Best Practices for Dataset Management
When working with datasets consider these tips:
- Start Small and Representative
- Why: Beginning with a core set of representative test cases helps you quickly validate your workflow and catch obvious issues before scaling up.
- How: Select a handful of diverse, meaningful examples that reflect the range of inputs your model will see.
- Grow Incrementally
- Why: Add new test cases as you discover edge cases or failure modes. This ensures your dataset evolves alongside your understanding of the problem.
- How: Whenever you encounter a new bug, edge case, or user scenario, add it to your dataset.
- Version Thoughtfully
- Why: Versioning lets you track major changes, reproduce past experiments, and understand how your test suite evolves.
- How: Create a new version when you make significant changes, and use version history to compare results over time.
- Document Changes
- Why: Keeping a record of why you added certain test cases or created new versions helps future you (and your teammates) understand the reasoning behind your dataset’s evolution.
- How: Use comments, changelogs, or dataset descriptions to note the purpose of additions or modifications.
- Organize by Purpose
- Why: Separate datasets for different types of tests (e.g., basic functionality, edge cases, regression tests) make it easier to target specific goals and analyze results.
- How: Create and name datasets according to their intended use.
- Choose the Right Approach
- Why: The UI is great for quick edits and visual exploration, while code is better for automation and bulk operations.
- How: Use both as needed—UI for ad hoc changes, SDK for systematic or large-scale updates.
- Track Progress
- Why: Monitoring how changes affect both specific issues and overall performance helps you measure improvement and catch regressions.
- How: Use metrics, dashboards, or manual review to assess the impact of dataset and prompt changes.
- Keep History
- Why: Saving problematic inputs and maintaining version history prevents regressions and helps you understand past issues.
- How: Never delete old test cases—archive or version them instead.

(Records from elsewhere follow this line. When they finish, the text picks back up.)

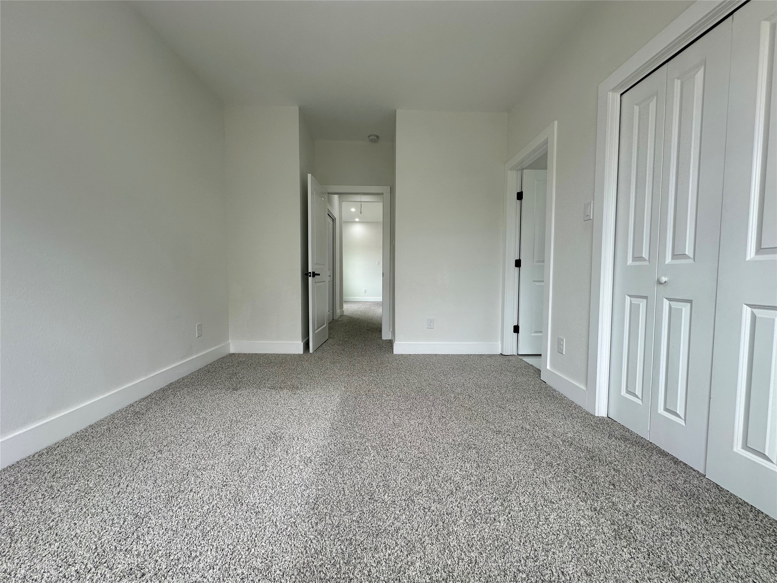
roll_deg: -0.3
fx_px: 314
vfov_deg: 85.7
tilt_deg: -2.8
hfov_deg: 102.1
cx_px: 388
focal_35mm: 14
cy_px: 292
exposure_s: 1/120
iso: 50
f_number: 2.2
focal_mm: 2.22
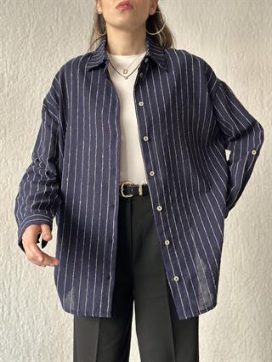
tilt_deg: -0.4
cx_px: 136
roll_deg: +0.1
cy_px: 181
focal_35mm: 48
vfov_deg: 39.6
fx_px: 502
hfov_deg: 30.3
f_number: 1.78
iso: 200
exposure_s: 1/60
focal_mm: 6.86
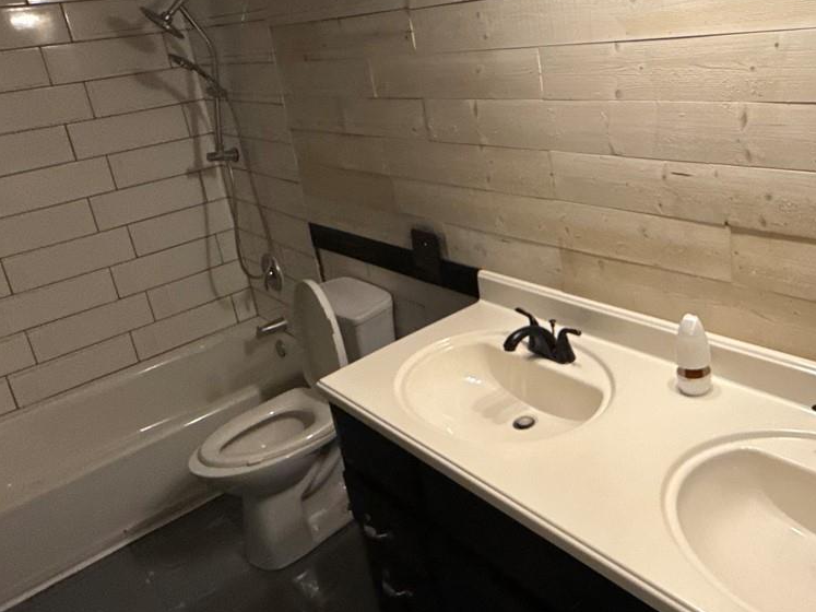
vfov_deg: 46.3
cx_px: 539
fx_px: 707
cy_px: 222
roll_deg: +6.9
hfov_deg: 58.7
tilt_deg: -15.8
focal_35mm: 30
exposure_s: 1/120
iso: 250
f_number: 2.2
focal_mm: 2.22
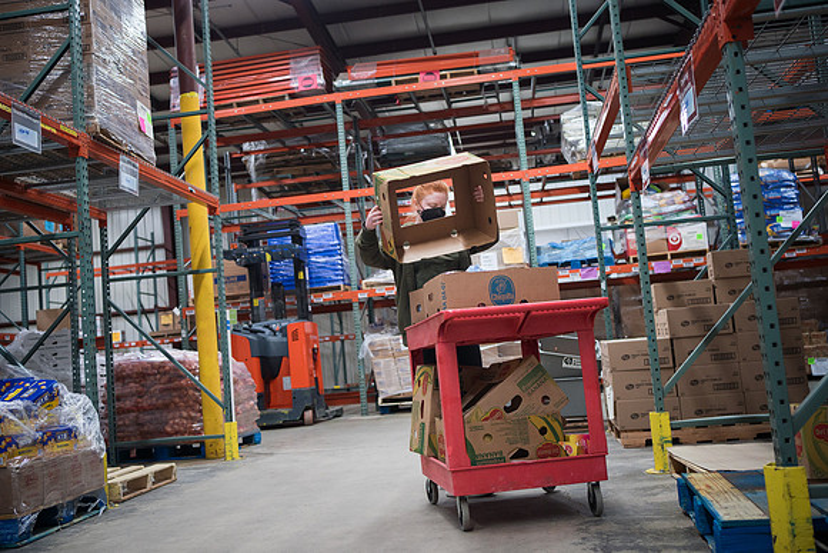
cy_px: 259
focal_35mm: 38
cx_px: 396
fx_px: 871
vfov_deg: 35.2
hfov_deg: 50.8
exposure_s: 1/160
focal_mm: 35
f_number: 2.8
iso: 3200
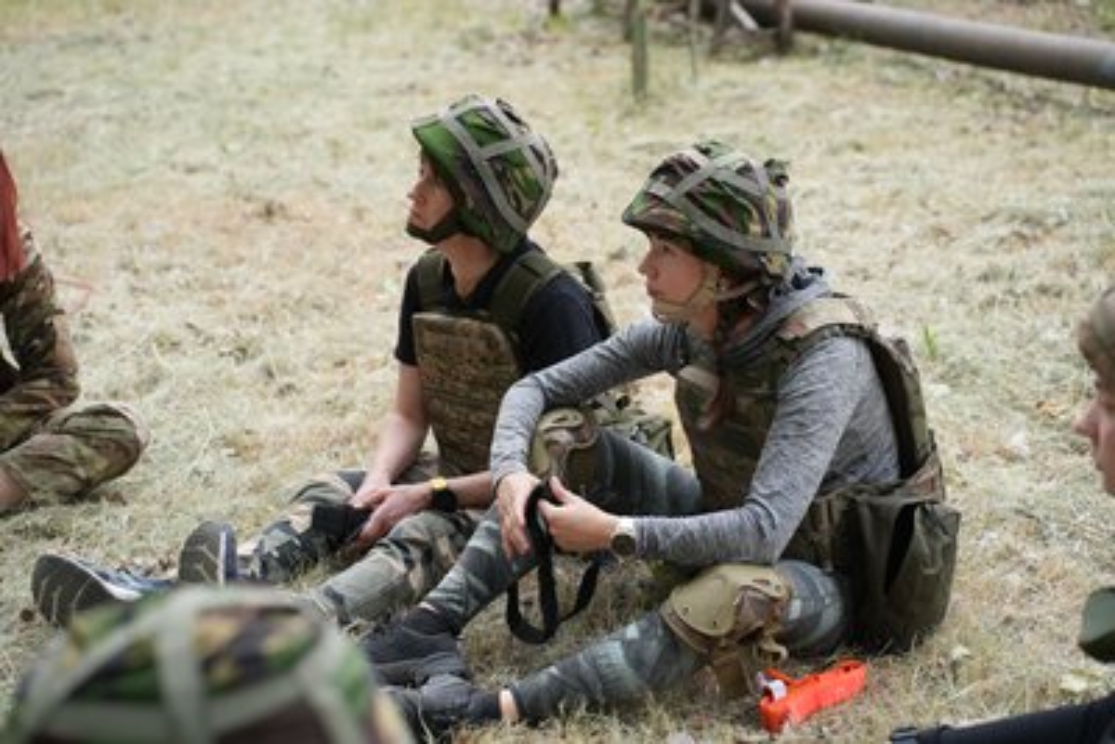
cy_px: 372
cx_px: 558
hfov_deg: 27.0
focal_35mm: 75
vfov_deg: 18.2
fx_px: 2324
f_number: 4
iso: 200
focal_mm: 75
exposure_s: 1/160
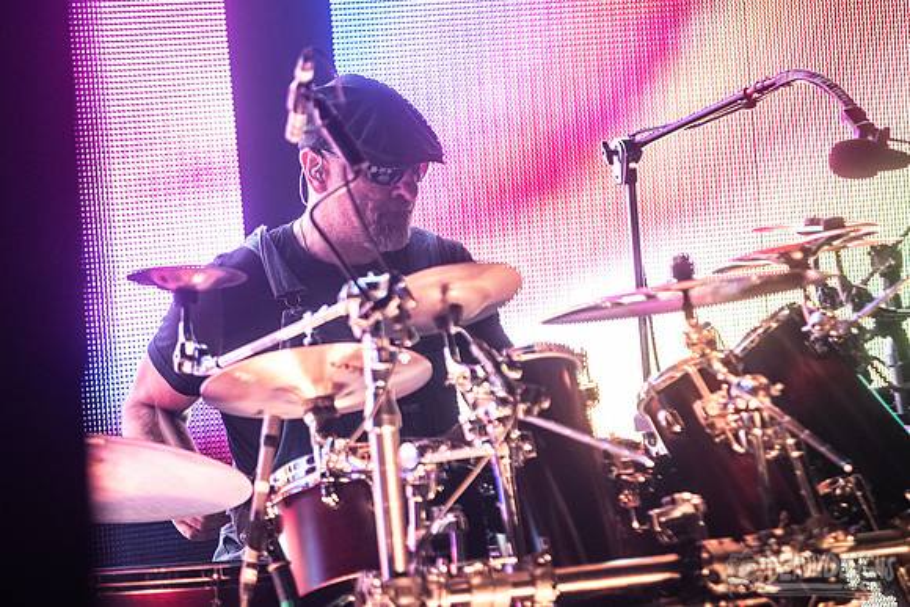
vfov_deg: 5.8
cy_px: 294
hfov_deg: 8.7
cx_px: 372
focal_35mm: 236
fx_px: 5975
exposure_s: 1/200
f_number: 3.2
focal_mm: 200
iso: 4000
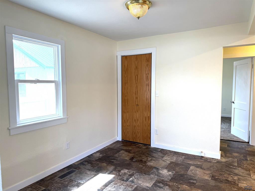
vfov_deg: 56.8
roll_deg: +0.0
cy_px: 96
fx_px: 177
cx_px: 128
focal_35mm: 24
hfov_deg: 71.6
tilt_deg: -3.5
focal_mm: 6.76
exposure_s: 1/236
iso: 125
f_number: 1.78
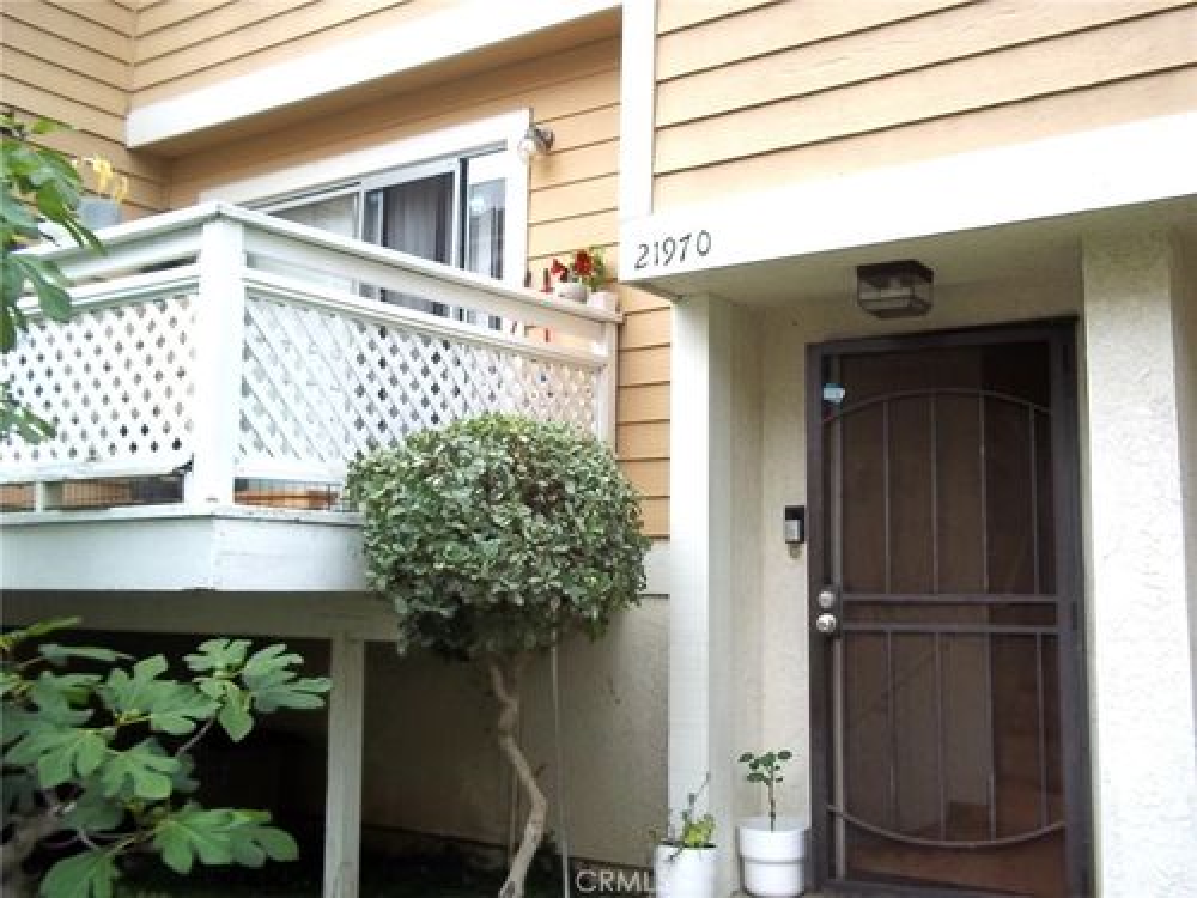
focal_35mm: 36
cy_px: 449
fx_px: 1245
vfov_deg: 39.7
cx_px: 598
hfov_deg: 51.4
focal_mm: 6.5
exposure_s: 1/400
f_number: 3.1
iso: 80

- Keep Your Dataset Schema Consistent
- Why: Inconsistent schemas (e.g., missing fields) can cause prompt rendering errors or unexpected results.
- How: Ensure every sample contains all fields referenced in your prompt templates.
- Use Nested Access for Dictionaries
- Why: Many real-world datasets have nested structures. Dot notation (e.g.,
input.metadata.days
) lets you access these fields cleanly in your prompt templates. - How: Reference nested fields using dot notation in your prompt templates.
- Test Your Prompt Templates
- Why: Testing ensures that variables are replaced as expected and helps catch typos or missing fields before running large experiments.
- How: Render your prompt with a sample input to verify correct variable substitution.
- Document Your Prompt Templates
- Why: Clear documentation of which fields are used in your prompt templates helps maintainers and collaborators understand dependencies between your data and prompts.
- How: Add comments or documentation near your prompt templates explaining expected input fields.
By following these practices and using Galileo’s dataset management features, you can build a robust and maintainable test suite that grows with your application’s needs.
Summary
Galileo’s dataset management capabilities provide a foundation for systematic testing and continuous improvement of your AI applications. With two distinct paths for creating and managing datasets—through the UI or programmatically—choose the approach that best fits your workflow and team’s needs.
By leveraging datasets and the best practices provided, you can build a comprehensive test suite that helps you identify and address issues before they impact your users.